King Island primed for golfing boom

With two new golf courses nearing completion, the world is about to sit up and take notice of a small dot in Bass Strait, midway between Victoria and Tasmania named King Island.

Experts are tipping the area will “boom” when Cape Wickham and Ocean Dunes, two marvellous 18-hole layouts lapping the oceans around King Island, complete their layouts and open their doors to the public.

With internationally-acclaimed Tasmanian ‘neighbours’ Barnbougle Dunes and Lost Farm already drawing tourists from all over the globe, King Island is about to join the party.

Ocean Dunes, on the west coast of the island, unveiled its front nine last month, which coincided with the 18-hole opening of Cape Wickham, on the northern tip of the island.

Cape Wickham 17th Hole Cape Wickham’s stunning seaside 17th hole (Credit: Cape Wickham)

Ocean Dunes director and course architect Graeme Grant has compared King Island’s new courses to the famous layouts on California’s Monterey Peninsula.

“I think we’ve got the opportunity to produce something like Cypress Point and Pebble Beach in the two courses down here,” said Grant.

“With such spectacular links land and the opportunity to play so close to the coast, we have something reminiscent of what I’ve seen and played on over there.”

Certainly Golf Australia CEO Stephen Pitt said the flow-on effect from King Island’s emergence as a golf hotspot would be felt nationally.

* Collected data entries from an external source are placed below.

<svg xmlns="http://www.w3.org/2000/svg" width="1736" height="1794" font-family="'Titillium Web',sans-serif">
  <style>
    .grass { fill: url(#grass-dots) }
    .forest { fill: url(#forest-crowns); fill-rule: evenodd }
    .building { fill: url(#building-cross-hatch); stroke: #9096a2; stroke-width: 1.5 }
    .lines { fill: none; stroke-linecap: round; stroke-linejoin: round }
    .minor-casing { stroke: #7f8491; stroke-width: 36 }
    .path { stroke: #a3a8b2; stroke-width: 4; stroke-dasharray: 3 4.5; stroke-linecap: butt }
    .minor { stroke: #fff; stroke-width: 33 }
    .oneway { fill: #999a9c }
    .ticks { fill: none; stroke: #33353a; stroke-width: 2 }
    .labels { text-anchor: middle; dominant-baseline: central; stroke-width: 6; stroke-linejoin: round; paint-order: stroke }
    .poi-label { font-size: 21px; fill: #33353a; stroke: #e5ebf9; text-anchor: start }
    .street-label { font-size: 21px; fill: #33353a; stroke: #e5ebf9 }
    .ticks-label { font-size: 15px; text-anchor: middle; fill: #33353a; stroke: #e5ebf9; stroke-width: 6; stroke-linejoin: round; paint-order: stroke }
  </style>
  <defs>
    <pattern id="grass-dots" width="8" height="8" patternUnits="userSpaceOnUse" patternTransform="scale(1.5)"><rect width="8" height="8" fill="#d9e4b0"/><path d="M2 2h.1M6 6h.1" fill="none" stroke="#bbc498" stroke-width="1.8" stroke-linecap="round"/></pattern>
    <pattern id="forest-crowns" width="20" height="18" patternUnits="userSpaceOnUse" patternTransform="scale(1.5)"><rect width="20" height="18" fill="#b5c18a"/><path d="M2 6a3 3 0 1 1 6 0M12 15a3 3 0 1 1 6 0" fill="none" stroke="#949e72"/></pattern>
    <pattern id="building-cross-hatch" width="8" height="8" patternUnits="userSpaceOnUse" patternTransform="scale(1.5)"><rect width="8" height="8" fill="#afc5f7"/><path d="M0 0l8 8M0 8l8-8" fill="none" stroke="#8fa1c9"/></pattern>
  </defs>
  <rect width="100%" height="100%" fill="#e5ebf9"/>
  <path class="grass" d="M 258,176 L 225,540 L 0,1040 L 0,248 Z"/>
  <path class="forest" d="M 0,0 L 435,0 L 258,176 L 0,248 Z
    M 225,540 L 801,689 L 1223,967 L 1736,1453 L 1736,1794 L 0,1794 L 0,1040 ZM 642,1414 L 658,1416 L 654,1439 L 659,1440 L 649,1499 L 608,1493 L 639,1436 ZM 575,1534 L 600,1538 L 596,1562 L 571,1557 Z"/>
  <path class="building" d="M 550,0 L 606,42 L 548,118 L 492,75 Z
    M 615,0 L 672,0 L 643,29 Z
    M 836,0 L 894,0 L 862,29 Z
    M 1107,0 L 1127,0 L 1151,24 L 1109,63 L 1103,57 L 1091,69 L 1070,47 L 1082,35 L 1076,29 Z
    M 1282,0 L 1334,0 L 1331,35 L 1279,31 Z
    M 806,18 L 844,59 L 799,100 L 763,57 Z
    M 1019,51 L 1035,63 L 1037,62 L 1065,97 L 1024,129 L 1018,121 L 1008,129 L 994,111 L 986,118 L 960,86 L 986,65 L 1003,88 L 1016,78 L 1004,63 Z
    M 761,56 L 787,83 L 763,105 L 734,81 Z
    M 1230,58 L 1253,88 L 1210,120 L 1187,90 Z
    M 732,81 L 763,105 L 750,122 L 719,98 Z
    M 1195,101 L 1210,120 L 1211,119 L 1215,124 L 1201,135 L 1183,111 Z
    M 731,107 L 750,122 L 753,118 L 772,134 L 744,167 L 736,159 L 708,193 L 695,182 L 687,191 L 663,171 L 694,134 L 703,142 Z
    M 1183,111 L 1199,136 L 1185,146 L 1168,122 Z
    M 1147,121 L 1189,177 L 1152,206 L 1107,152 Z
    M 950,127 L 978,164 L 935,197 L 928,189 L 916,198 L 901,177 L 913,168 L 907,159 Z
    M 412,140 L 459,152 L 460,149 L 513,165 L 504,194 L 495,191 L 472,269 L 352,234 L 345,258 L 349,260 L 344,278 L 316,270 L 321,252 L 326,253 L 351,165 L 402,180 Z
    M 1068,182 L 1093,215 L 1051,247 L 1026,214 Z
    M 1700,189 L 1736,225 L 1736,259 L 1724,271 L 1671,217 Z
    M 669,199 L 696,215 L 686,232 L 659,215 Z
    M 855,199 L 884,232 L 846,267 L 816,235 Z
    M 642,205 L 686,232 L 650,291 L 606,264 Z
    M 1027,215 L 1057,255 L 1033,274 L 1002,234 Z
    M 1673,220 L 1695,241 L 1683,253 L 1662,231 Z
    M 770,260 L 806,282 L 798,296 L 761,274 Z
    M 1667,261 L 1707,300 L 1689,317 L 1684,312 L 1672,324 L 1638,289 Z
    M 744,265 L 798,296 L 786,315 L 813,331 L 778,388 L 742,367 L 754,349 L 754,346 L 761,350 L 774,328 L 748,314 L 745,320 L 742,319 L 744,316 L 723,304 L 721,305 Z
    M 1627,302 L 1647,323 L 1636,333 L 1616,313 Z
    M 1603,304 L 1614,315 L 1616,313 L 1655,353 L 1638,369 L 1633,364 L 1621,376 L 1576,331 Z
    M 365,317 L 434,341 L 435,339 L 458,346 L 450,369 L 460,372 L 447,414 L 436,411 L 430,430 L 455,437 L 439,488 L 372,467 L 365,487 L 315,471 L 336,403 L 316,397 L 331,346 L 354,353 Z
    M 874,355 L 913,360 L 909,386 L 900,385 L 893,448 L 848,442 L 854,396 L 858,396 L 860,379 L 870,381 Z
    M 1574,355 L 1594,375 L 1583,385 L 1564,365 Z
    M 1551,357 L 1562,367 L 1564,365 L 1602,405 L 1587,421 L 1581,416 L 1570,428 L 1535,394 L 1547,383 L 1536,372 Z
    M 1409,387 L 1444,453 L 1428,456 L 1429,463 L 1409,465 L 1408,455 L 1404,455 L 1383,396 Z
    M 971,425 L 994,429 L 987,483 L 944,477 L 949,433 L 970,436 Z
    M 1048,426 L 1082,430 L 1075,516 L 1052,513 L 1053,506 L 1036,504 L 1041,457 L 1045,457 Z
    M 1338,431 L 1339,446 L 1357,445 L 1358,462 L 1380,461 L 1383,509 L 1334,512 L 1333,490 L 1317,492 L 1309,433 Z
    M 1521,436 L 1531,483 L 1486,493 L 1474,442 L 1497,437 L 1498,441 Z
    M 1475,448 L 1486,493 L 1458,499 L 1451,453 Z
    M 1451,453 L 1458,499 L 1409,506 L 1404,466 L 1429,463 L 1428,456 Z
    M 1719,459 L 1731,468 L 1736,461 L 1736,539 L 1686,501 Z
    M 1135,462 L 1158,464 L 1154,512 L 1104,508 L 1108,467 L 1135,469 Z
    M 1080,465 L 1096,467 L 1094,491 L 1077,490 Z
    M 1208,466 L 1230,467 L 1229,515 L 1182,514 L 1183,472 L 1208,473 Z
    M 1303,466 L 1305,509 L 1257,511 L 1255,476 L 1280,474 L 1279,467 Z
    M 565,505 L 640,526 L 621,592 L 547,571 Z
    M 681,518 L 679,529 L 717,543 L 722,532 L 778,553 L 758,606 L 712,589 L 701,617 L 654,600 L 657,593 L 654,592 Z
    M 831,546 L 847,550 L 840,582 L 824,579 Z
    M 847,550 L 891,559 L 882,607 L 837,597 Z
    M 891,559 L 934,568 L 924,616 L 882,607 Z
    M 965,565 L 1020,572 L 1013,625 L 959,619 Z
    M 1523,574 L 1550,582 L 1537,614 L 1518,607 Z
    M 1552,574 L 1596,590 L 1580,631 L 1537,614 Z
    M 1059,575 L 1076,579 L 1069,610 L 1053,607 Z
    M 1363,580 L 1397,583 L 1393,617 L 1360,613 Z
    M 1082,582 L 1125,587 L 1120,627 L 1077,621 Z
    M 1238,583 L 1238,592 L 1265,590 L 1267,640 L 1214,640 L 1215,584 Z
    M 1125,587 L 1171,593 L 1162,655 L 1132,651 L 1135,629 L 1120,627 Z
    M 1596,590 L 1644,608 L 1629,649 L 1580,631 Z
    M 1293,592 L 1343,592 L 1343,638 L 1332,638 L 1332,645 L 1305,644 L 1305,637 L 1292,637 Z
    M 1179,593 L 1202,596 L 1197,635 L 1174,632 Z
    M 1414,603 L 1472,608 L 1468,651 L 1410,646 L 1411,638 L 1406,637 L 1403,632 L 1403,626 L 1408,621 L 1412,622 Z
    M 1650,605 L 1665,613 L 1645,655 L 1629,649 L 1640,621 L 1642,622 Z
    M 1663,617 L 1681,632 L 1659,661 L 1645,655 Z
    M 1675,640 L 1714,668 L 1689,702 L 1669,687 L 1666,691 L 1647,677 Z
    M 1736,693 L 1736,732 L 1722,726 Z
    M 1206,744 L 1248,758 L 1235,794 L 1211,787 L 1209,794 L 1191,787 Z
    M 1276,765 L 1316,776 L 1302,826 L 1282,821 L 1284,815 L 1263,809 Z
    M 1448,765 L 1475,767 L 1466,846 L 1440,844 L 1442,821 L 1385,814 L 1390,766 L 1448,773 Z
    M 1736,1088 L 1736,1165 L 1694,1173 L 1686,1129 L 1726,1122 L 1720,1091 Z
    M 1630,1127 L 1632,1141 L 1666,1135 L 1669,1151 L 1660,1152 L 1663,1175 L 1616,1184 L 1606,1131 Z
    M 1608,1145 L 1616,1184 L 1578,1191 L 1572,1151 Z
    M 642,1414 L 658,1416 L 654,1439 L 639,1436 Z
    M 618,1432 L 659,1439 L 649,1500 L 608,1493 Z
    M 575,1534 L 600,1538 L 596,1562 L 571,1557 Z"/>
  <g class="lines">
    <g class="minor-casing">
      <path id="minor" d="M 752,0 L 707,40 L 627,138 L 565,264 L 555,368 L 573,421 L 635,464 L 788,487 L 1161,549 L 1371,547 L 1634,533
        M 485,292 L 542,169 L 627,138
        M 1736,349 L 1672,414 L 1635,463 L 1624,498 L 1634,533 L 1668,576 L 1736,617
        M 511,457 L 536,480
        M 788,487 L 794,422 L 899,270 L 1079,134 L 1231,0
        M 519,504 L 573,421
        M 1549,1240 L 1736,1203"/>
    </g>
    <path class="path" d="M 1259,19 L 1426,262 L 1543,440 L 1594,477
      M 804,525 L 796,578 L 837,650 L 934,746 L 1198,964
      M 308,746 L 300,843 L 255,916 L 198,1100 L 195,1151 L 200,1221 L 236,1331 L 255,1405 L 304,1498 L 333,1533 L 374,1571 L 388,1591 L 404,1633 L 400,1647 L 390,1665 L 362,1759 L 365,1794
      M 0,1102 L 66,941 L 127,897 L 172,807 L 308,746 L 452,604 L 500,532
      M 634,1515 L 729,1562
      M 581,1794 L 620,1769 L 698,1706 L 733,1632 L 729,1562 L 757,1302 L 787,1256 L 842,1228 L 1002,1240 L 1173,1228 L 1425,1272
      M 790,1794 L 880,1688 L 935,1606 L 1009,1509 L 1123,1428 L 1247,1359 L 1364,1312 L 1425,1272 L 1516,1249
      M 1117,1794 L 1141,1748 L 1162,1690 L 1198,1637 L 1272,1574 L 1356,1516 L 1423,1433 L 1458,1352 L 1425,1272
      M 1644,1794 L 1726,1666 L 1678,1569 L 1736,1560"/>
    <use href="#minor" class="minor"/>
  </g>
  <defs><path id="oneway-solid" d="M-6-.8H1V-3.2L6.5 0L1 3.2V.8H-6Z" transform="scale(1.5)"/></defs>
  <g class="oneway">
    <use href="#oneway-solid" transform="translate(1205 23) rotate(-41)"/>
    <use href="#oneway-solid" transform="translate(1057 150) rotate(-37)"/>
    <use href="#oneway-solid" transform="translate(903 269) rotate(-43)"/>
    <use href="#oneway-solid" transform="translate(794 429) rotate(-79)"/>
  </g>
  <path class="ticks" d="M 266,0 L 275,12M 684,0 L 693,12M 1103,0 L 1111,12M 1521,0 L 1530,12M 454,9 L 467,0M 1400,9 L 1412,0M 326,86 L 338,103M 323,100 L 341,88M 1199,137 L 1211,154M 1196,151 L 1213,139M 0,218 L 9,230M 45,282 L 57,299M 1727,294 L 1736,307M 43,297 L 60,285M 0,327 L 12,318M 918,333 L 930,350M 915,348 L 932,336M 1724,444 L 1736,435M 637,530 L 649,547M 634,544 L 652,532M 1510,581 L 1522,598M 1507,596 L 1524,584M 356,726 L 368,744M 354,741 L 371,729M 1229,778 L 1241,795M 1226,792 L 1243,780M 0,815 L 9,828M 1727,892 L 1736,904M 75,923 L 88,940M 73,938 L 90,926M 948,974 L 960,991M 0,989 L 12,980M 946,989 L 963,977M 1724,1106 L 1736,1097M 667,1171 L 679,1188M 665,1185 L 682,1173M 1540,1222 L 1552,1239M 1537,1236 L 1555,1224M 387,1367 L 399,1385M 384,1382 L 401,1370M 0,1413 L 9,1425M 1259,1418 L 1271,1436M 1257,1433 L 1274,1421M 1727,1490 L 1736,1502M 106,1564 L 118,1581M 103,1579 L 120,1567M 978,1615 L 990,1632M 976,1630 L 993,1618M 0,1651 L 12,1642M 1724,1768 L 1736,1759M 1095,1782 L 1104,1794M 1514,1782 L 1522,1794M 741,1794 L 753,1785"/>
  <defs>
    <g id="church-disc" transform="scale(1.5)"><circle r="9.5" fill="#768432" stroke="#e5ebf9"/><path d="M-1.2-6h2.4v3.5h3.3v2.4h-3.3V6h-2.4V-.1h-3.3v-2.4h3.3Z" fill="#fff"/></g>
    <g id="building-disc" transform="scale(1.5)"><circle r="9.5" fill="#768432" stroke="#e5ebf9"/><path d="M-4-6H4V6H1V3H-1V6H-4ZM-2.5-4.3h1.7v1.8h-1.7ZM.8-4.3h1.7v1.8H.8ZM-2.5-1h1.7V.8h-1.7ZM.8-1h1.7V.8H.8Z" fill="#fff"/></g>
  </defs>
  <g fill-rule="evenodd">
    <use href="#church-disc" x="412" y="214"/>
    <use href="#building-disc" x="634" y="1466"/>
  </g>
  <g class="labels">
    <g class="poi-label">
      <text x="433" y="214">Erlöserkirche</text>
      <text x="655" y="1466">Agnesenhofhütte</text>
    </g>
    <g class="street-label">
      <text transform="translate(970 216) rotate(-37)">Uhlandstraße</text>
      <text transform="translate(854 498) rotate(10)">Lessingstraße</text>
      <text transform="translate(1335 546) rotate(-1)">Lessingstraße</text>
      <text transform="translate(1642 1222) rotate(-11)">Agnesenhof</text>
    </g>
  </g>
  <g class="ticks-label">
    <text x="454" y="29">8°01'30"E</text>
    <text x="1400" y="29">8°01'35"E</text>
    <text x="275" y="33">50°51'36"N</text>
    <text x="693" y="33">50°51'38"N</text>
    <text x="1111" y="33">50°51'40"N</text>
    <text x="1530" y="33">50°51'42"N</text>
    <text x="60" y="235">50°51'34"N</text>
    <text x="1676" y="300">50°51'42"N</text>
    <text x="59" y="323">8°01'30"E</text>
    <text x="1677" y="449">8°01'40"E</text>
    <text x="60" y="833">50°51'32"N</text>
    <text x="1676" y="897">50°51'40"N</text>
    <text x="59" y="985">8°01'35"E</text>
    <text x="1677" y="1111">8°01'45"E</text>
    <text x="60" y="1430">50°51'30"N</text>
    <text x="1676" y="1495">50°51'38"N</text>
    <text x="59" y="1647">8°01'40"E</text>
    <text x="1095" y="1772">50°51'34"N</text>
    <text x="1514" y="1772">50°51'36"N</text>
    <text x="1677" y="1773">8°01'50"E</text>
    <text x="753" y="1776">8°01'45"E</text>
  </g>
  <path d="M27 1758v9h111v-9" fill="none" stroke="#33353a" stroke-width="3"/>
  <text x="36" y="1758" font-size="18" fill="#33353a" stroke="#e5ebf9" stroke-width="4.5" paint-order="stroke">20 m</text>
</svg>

“I think they will be absolutely must-play destinations and I think that’s important in terms of golf tourism,” Pitt said.

“I think it offers benefits for the whole country.”

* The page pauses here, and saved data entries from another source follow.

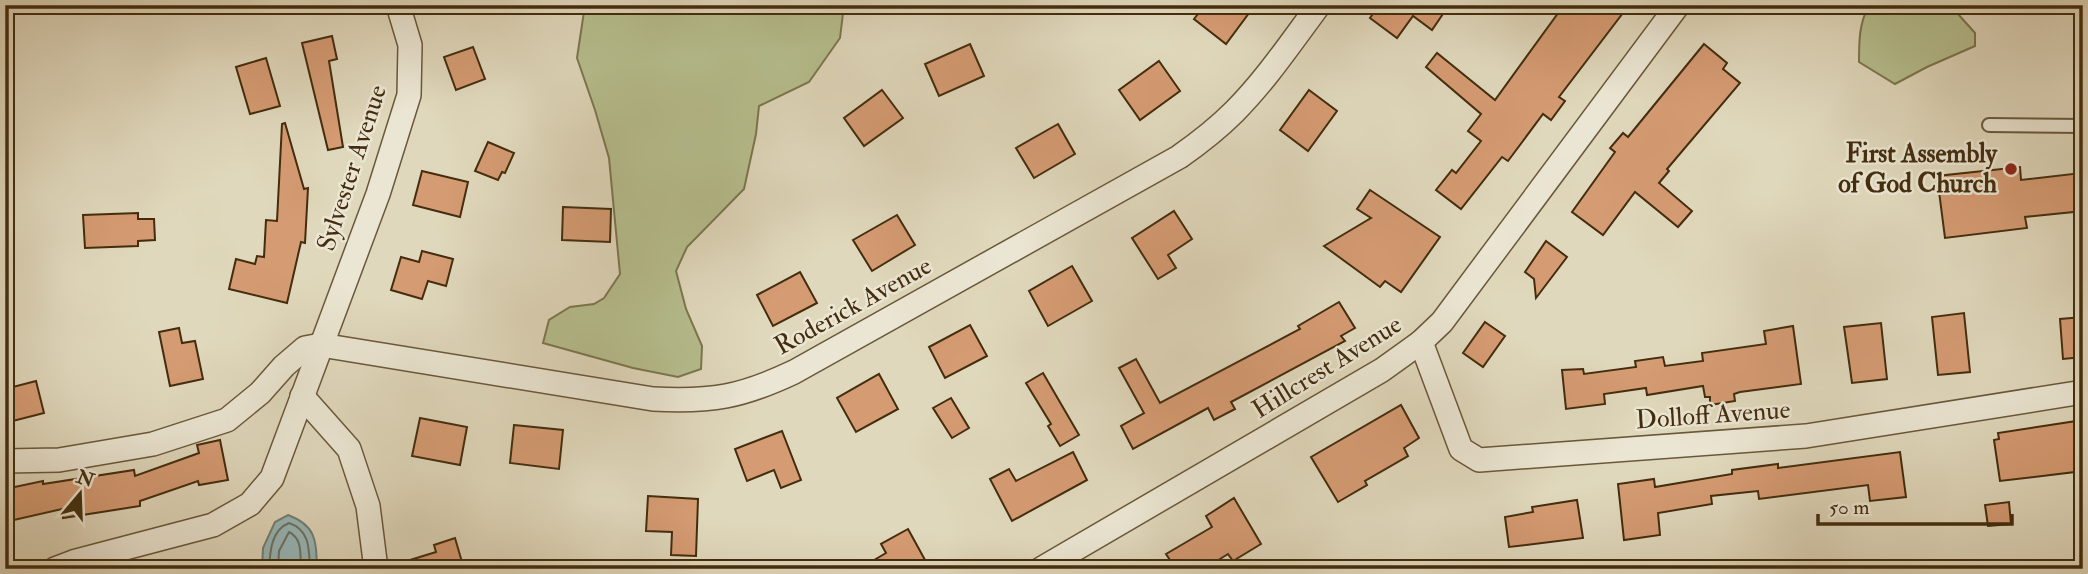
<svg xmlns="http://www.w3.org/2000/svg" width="2088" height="574" font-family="'IM FELL Double Pica',serif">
<rect width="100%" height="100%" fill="#e0d8bc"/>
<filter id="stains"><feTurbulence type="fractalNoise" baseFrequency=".00286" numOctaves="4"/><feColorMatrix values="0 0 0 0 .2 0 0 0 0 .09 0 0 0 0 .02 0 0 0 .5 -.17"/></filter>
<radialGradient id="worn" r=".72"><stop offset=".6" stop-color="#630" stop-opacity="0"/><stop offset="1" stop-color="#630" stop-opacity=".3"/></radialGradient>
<g fill="#b6be8e" stroke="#7c764e" stroke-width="2">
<path d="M585 5H844L840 38 809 82 759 106 756 134 744 189 687 247 676 271 686 309 702 346 701 369 678 377 633 368 543 343 549 320 570 307 594 304 604 298 620 274 609 158 595 110 577 58Z"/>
<path d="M1869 5H1950L1975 33V46L1927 67 1895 84 1859 62C1859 41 1859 24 1869 5Z"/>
</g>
<path fill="#97b8b9" stroke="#758075" stroke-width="2" d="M288 515C317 526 316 541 317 569H262L263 548 275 522Z"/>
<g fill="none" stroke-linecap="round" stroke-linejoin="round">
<g stroke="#6d7264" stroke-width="2">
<path d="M269 569C270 552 271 530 289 523 310 530 309 549 310 569"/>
<path d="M278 569 279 551 289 532C303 539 300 555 301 569"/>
</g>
</g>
<g fill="#d59b73" stroke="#432d0e" stroke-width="2">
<path d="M1205 5H1255L1226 44 1194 19Z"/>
<path d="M1379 5H1449L1432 30 1413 16 1397 38 1370 18Z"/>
<path d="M1564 5H1629L1559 97 1565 101 1551 120 1543 114 1508 161 1502 157 1461 209 1436 190 1452 170 1456 173 1481 141 1468 131 1481 114 1426 67 1437 53 1495 100Z"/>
<path d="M332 36 337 59 329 61 343 147 328 150 302 43Z"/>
<path d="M970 44 984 76 939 96 925 64Z"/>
<path d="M1704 44 1727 63 1723 69 1740 83 1667 169 1669 171 1659 183 1692 211 1678 227 1635 192 1603 235 1572 212 1615 152 1610 148 1623 133 1628 137Z"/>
<path d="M473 47 485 79 456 90 444 57Z"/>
<path d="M266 58 280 106 250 114 236 67Z"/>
<path d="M1159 61 1180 91 1140 120 1119 90Z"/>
<path d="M882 90 903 118 864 146 844 118Z"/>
<path d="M1309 90 1337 111 1308 151 1280 130Z"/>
<path d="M285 123 304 189 308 188 305 243 301 242 287 303 229 289 236 259 255 264 257 256 264 257 266 220 277 221 282 124Z"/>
<path d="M1058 124 1075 154 1034 178 1016 148Z"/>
<path d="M488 142 514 153 505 173 502 172 498 180 475 171Z"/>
<path d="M2020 167 2021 180 2081 173 2083 211 2025 217 2027 228 1945 238 1937 176Z"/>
<path d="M422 171 468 182 460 217 413 205Z"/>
<path d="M1370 190 1440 237 1401 292 1385 281 1380 287 1324 246 1371 218 1357 209Z"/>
<path d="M563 207 611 209 610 242 562 240Z"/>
<path d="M1174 211 1192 239 1168 255 1176 268 1158 279 1132 238Z"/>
<path d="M138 213V219H154L155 240 138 241V246L85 248 83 215Z"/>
<path d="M897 215 915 245 872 271 853 240Z"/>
<path d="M1546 241 1567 257 1536 298 1534 279 1525 272Z"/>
<path d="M422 251 453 259 446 286 428 281 422 299 391 290 401 257 419 262Z"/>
<path d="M1072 266 1092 301 1048 326 1029 291Z"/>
<path d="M800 272 817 303 773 326 757 295Z"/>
<path d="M1339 302 1355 328 1341 336 1345 341 1231 402 1235 409 1214 420 1208 408 1133 449 1121 426 1144 413 1119 368 1136 359 1160 403 1300 329 1298 326Z"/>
<path d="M1964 313 1970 372 1938 375 1932 317Z"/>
<path d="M2083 317V357L2063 359 2060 319Z"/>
<path d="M1485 322 1505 336 1483 367 1463 353Z"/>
<path d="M1881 323 1887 379 1852 383 1844 327Z"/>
<path d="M970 325 987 356 945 378 929 347Z"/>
<path d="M1793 326 1801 384 1740 392 1734 394 1735 401 1710 405V397H1705L1703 386 1647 395 1646 388 1604 394 1605 404 1566 409 1562 370 1583 369 1584 374 1636 367 1635 361 1663 357 1665 366 1703 361 1702 353 1766 344 1764 331Z"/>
<path d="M179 328 182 343 195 341 203 379 170 386 159 332Z"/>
<path d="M1043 373 1079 435 1060 446 1048 426 1051 424 1026 383Z"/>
<path d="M879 374 898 409 856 432 837 398Z"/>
<path d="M36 381 44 413 5 423V389Z"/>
<path d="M951 398 969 428 952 438 933 408Z"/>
<path d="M1401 405 1419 438 1404 448 1408 456 1365 481 1367 485 1338 502 1311 457Z"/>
<path d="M420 418 467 427 460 465 412 456Z"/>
<path d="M2083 420V471L2000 481 1994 440 1999 439 1998 433Z"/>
<path d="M514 425 563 430 559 469 510 463Z"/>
<path d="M782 431 801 480 781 488 774 470 747 481 735 449Z"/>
<path d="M220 440 228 480 199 485 198 481 140 501V506L63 518 62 509 5 522V489L43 481V484L134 470 135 476 199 453 197 445Z"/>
<path d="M1073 452 1087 480 1012 521 990 479 1009 469 1016 481Z"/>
<path d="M1900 452 1906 497 1870 501 1868 485 1759 499 1758 491 1711 496 1712 504 1658 513 1660 535 1624 540 1618 484 1654 479 1655 487 1732 474V470L1778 464V468Z"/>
<path d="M648 496 698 499 696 556 671 555 672 532 646 531Z"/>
<path d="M1234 498 1261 544 1233 561 1228 554 1204 569H1176L1166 554 1212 527 1206 516Z"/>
<path d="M1577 500 1583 538 1509 547 1505 517 1533 512 1532 507Z"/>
<path d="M2009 502 2011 524 1988 526 1985 505Z"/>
<path d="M908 529 930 569H859L886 553 881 544Z"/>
<path d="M455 538 464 569H398L397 564 436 552 434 545Z"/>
</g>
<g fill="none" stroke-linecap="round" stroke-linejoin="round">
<g stroke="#6a583a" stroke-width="16">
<path id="lane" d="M1989 125 2083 126"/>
</g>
<g stroke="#6a583a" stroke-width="26">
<g id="street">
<path d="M1421 342 1461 449 1479 460 1806 436 2083 392"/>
<path d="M302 396 349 449 368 506 376 569"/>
<path d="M5 461 59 460 153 444 227 420 260 393 284 366 305 348 321 345 653 399C712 402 741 397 794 372L1179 157C1199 143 1217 129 1234 112 1266 80 1292 41 1319 5"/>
<path d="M55 569 76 561 213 525 250 504 272 478 378 194 409 95 410 45 398 5"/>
<path d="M1041 569 1382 370 1421 342 1442 322 1678 5"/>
</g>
</g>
<use href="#lane" stroke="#ebe6d3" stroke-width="12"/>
<use href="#street" stroke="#ebe6d3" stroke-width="23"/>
</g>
<circle fill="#8f2418" stroke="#ebe6d3" stroke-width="2.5" cx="2011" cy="169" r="7"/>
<g text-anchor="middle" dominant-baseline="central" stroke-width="5" stroke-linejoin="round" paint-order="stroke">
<g font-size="26" font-weight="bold" fill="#432d0e" stroke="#ebe6d3" text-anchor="end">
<text x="1997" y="154">First Assembly<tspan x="1997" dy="30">of God Church</tspan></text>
</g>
<g font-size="26" fill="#432d0e" stroke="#ebe6d3">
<text transform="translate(352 168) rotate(-72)">Sylvester Avenue</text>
<text transform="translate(853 306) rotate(-29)">Roderick Avenue</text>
<text transform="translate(1327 367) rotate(-32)">Hillcrest Avenue</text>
<text transform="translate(1713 415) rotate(-4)">Dolloff Avenue</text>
</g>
</g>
<rect width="2088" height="574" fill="none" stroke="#e0d8bc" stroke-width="28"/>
<rect x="7" y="7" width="2074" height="560" fill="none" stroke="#432d0e" stroke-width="3.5"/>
<rect x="14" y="14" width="2060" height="546" fill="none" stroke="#432d0e" stroke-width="2"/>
<g transform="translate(80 494) rotate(19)" stroke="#ebe6d3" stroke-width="5" paint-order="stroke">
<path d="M0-5L12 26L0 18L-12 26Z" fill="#432d0e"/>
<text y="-10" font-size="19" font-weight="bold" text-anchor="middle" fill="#432d0e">N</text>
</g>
<path d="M1818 514v10h194v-10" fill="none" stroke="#432d0e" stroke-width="3.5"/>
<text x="1829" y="514" font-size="21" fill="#432d0e" stroke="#ebe6d3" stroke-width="5" paint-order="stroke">50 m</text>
<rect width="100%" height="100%" filter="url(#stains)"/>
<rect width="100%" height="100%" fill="url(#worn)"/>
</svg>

“Often those top-end courses are the hook that gets people over but they play a whole range of courses while they’re here.”

Grant agrees: “Maybe it won’t happen in my lifetime, but this has got to open up and become some sort of a mecca for links golf in this country,” he said.

“As people come down here and see the dunes, they’ve got to be encouraged to do something with them.”

“I’ve been involved in golf for more than 50 years and came down here about four and a half years ago.”

“When I got off the plane, all I could see was Scottish and Irish links land and it just kept going and it goes from the northwest tip to the southwest tip of the island.”

“It really is incredible to think that people in Australia know so little about the potential of it for golf.”